Mediasamarinda.com – Industri hasil tembakau (IHT) di Indonesia tercatat memberikan kontribusi signifikan terhadap penerimaan negara, dengan menyumbang Rp216,9 triliun melalui cukai hasil tembakau (CHT) sepanjang tahun 2024. Angka ini setara dengan sekitar 10 persen dari total penerimaan pajak nasional, menjadikannya sebagai salah satu penyokong utama perekonomian negara.
Ketua Umum Aliansi Masyarakat Tembakau Indonesia (AMTI), I Ketut Budhyman Mudhara, menyoroti pentingnya industri tembakau dalam ekosistem perekonomian Indonesia. Ia menjelaskan bahwa sektor ini juga menyerap sekitar 6 juta tenaga kerja yang berkontribusi terhadap ekonomi, dan mendukung program Asta Cita Presiden Prabowo Subianto yang bertujuan untuk meningkatkan ekonomi nasional sebesar 8 persen guna meningkatkan kesejahteraan masyarakat.
Namun, Budhyman juga menyoroti adanya regulasi yang membebani industri tembakau, terutama Rancangan Peraturan Menteri Kesehatan (R-Permenkes) yang mengatur produk tembakau.
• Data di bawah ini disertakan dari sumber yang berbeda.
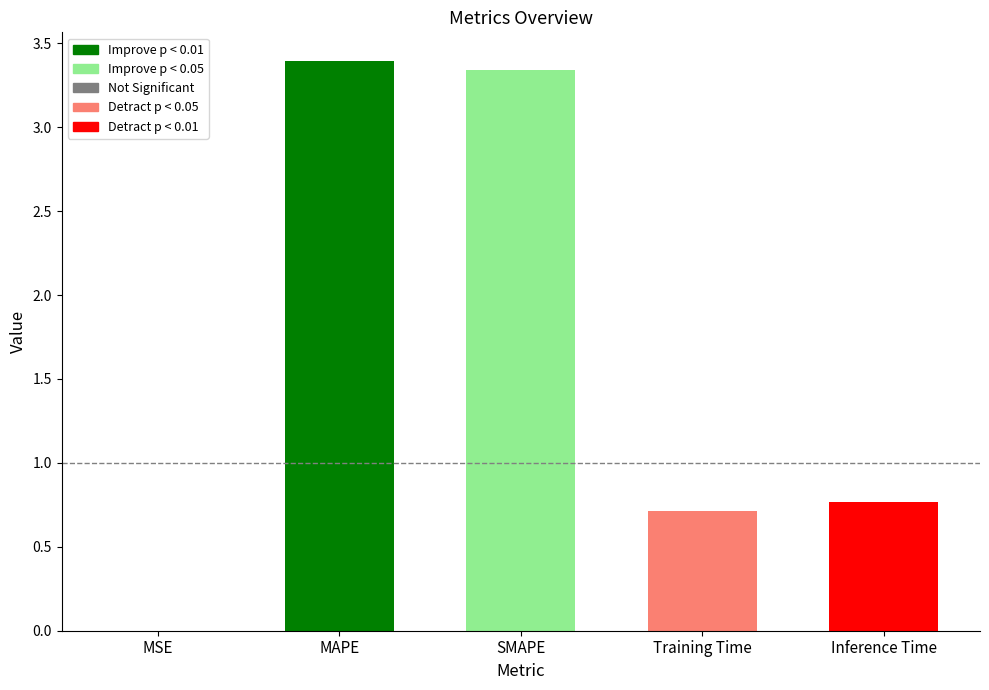

Between SMAPE and MSE, which is larger?

SMAPE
Menurutnya, rancangan aturan tersebut dibuat tanpa mempertimbangkan kontribusi sektor ini terhadap perekonomian dan tanpa melibatkan pemangku kepentingan dari hulu hingga hilir.
“Sebagai inisiator regulasi tersebut, kami sangat menyayangkan Kementerian Kesehatan yang tidak memikirkan dampak panjang dari aturan ini, terutama di tengah kondisi ekonomi yang sulit seperti sekarang, dengan banyaknya PHK dan penutupan pabrik,” ujarnya.
Budhyman juga mengkritik usulan penyeragaman kemasan rokok polos yang diatur dalam R-Permenkes, yang menurutnya dipengaruhi oleh Framework Convention on Tobacco Control (FCTC). Ia menegaskan bahwa Indonesia tidak pernah meratifikasi FCTC dan sebagai negara berdaulat, Indonesia tidak perlu mengikuti kebijakan internasional yang bukan bagian dari landasan hukum negara.